Monday, July 12, 2010

Grace's Mandarin

Today, I was a lady who lunches. This is a crowd I'm not sure I belong to. After a rather laboriously long flight from Oklahoma to Baltimore (via Houston, Texas and Jackson, Mississippi), I was hungry. I drove home in the rain and spent that time (and had spent the hours before that when I wasn't sleeping on the flights) deciding where to go for lunch. This is an important decision for an amateur food critic who is now obligated to expand her circle of dining beyond her neighborhood (I've "tapped out Alexandria," to quote myself).

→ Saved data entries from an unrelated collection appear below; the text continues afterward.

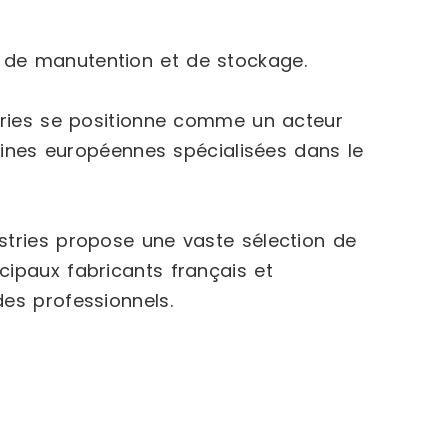
s de manutention et de stockage.
stries se positionne comme un acteur
usines européennes spécialisées dans le
tries propose une vaste sélection de
cipaux fabricants français et
es professionnels.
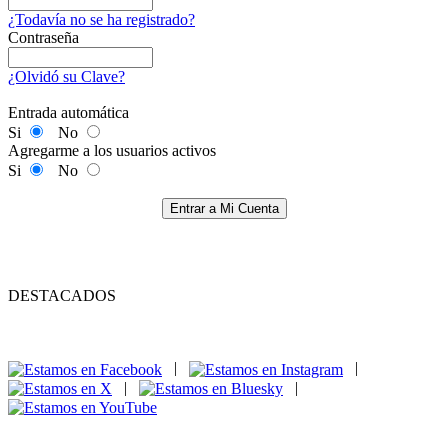
¿Todavía no se ha registrado?
Contraseña
¿Olvidó su Clave?
Entrada automática
Si
No
Agregarme a los usuarios activos
Si
No
Entrar a Mi Cuenta
DESTACADOS
|
|
|
|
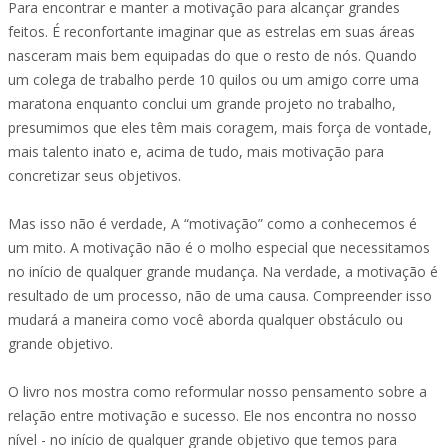
Para encontrar e manter a motivação para alcançar grandes
feitos. É reconfortante imaginar que as estrelas em suas áreas
nasceram mais bem equipadas do que o resto de nós. Quando
um colega de trabalho perde 10 quilos ou um amigo corre uma
maratona enquanto conclui um grande projeto no trabalho,
presumimos que eles têm mais coragem, mais força de vontade,
mais talento inato e, acima de tudo, mais motivação para
concretizar seus objetivos.
Mas isso não é verdade, A “motivação” como a conhecemos é
um mito. A motivação não é o molho especial que necessitamos
no início de qualquer grande mudança. Na verdade, a motivação é
resultado de um processo, não de uma causa. Compreender isso
mudará a maneira como você aborda qualquer obstáculo ou
grande objetivo.
O livro nos mostra como reformular nosso pensamento sobre a
relação entre motivação e sucesso. Ele nos encontra no nosso
nível - no início de qualquer grande objetivo que temos para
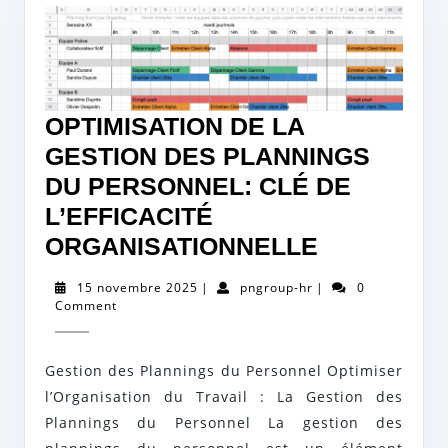
OPTIMISATION DE LA
GESTION DES PLANNINGS
DU PERSONNEL: CLÉ DE
L’EFFICACITÉ
OPTIMISA
ORGANISATIONNELLE
DE
15
pngroup-
15 novembre 2025
|
pngroup-hr
|
0
LA
novembre
hr
Comment
2025
GESTION
DES
Gestion des Plannings du Personnel Optimiser
PLANNING
l’Organisation du Travail : La Gestion des
DU
Plannings du Personnel La gestion des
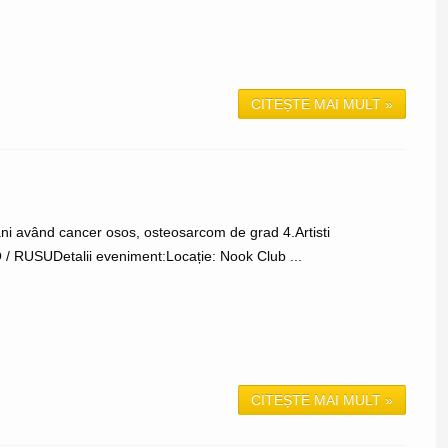
CITEȘTE MAI MULT »
 ani având cancer osos, osteosarcom de grad 4.Artisti
 RUSUDetalii eveniment:Locație: Nook Club ...
CITEȘTE MAI MULT »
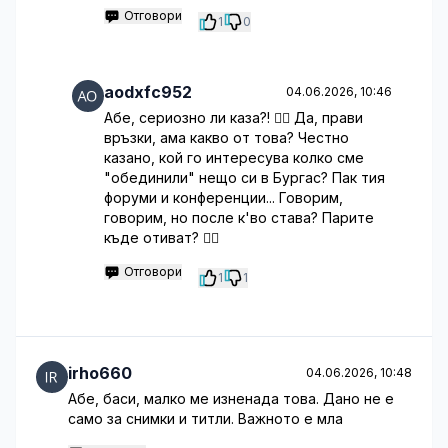
Отговори
1
0
aodxfc952
04.06.2026, 10:46
Абе, сериозно ли каза?! 🤷‍♂️ Да, прави
връзки, ама какво от това? Честно
казано, кой го интересува колко сме
"обединили" нещо си в Бургас? Пак тия
форуми и конференции... Говорим,
говорим, но после к'во става? Парите
къде отиват? 🤷‍♂️
Отговори
1
1
irho660
04.06.2026, 10:48
Абе, баси, малко ме изненада това. Дано не е
само за снимки и титли. Важното е мла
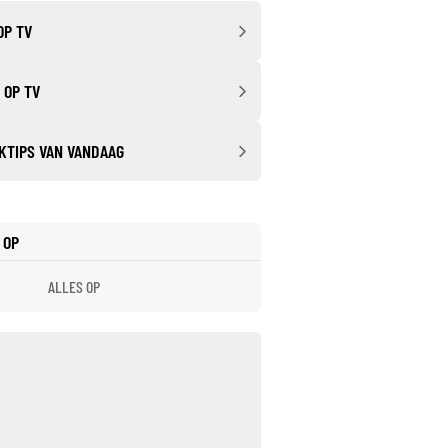
OP TV
 OP TV
KTIPS VAN VANDAAG
 OP
ALLES OP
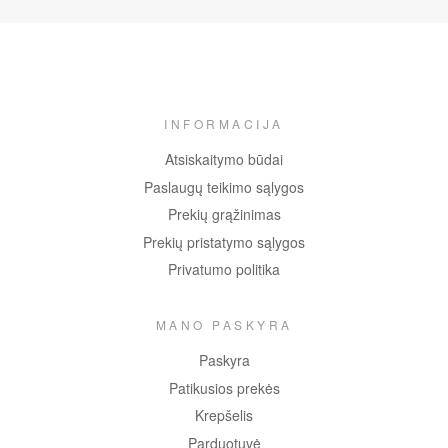
INFORMACIJA
Atsiskaitymo būdai
Paslaugų teikimo sąlygos
Prekių grąžinimas
Prekių pristatymo sąlygos
Privatumo politika
MANO PASKYRA
Paskyra
Patikusios prekės
Krepšelis
Parduotuvė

Because I already missed Oklahoma, I went to the restaurant I asked my mom to find the name of with the google search terms "bull ride national harbor." She gave me all the relevant restaurant information for Cadillac Ranch, a cowboy/country/bull-riding joint. As suspected, while I surveyed the place waiting for the summer-hire hostess to seat another group and come back, I realized this is not the type of place you want to be when the sun's out and you're sober. Or not watching other people riding bulls. It's the type of place you go when you haven't been to Oklahoma in months and don't know the difference, not the type of place you go when you had a toothpick in your mouth leaving a restaurant the night before.

So, I went to Grace's Mandarin, a place I'd scoped out before at the National Harbor, the brainchild of the least competent newspaper family in the country (The Gaylords, who produce The Oklahoman, hardly fit to line the interior of an incontinent bird's cage...so a begrudged Oklahoma link). So, anyway, it's a fascinating place, but has a menu with about 60% of the items over $25. Even coming back from a family vacation, that's exorbitant.

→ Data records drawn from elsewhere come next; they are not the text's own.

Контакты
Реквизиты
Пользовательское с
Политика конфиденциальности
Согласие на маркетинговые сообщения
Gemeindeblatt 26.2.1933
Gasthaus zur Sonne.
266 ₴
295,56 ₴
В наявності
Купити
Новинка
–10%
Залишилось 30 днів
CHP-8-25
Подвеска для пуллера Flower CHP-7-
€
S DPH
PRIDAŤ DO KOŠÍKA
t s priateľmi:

Really imposing soldier statue outside, with really imposing Gaylord hotel beyond.

The interior of this place was remarkably beautiful. Except for the two pairs of lovers eating fried food, glugging wine, and conversing about inanities at the two booths nearby, it was a very sophisticated atmosphere.

And then the bar...

And then the really impressive family-style table at the front of the restaurant:

And in case there was any doubt who took the three photos above, this is the first one I snapped:

Well, second. This was the first. Same room.

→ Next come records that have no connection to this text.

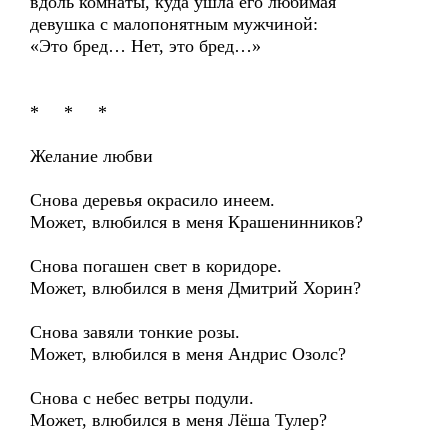
вдоль комнаты, куда ушла его любимая
девушка с малопонятным мужчиной:
«Это бред… Нет, это бред…»
* * *
Желание любви
Снова деревья окрасило инеем.
Может, влюбился в меня Крашенинников?
Снова погашен свет в коридоре.
Может, влюбился в меня Дмитрий Хорин?
Снова завяли тонкие розы.
Может, влюбился в меня Андрис Озолс?
Снова с небес ветры подули.
Может, влюбился в меня Лёша Тулер?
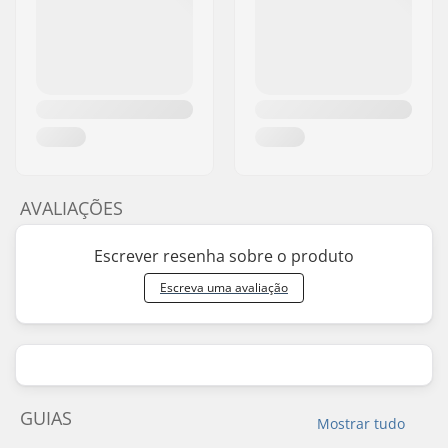
AVALIAÇÕES
Escrever resenha sobre o produto
Escreva uma avaliação
GUIAS
Mostrar tudo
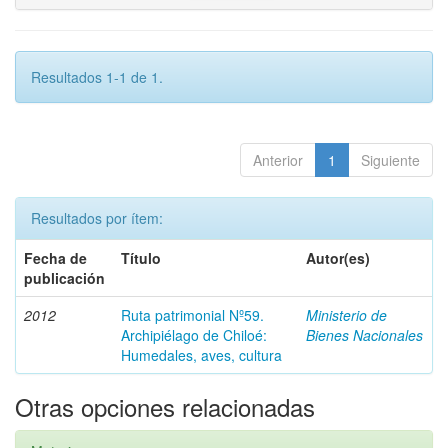
Resultados 1-1 de 1.
Anterior
1
Siguiente
Resultados por ítem:
Fecha de
Título
Autor(es)
publicación
2012
Ruta patrimonial Nº59.
Ministerio de
Archipiélago de Chiloé:
Bienes Nacionales
Humedales, aves, cultura
Otras opciones relacionadas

Since my brother doesn't read this, I can make fun of him a little. He used to be intrigued by bathroom restaurants. A lot of detail goes into them: sinks, sink handles, towels, lighting, flush power, etc. I thought it was charming there were both porcelain dolls and a bamboo-themed spout. Oh yeah, and dance music. Playing rather loudly in the bathroom.

There was food, too, of course. I ordered the chilled rice paper summer rolls (a little too innovative for my tastes): avocado, smelt roe, crabmeat, kani, shrimp, cumin dressing (seemed like red mayonnaise). The presentation was charming and I could taste little bits of mint, which was refreshing, but summer rolls with vermicelli, mint, a bit of chicken, shrimp, and lettuce, accompanied with peanut sauce is kind of a classic.

Then I had a spicy scallop roll; nothing too incredibly innovative there, with raw scallops, Sriracha (for spice), crushed tempura flakes, all wrapped in rice with tan and black sesame seeds. It was really very good.

It was fun. I got my bill, which was half of what I expected as I got happy hour prices. The interior was sumptuous (granted, overused interior word) and I was neither breathlessly enraptured nor insensibly outraged at my experience. Then I thought I'd pop into the wash room for one last visit. And I saw this, which hadn't been on for my first trip.

Yep, that's a runway fashion show. I got the hell out, and fast.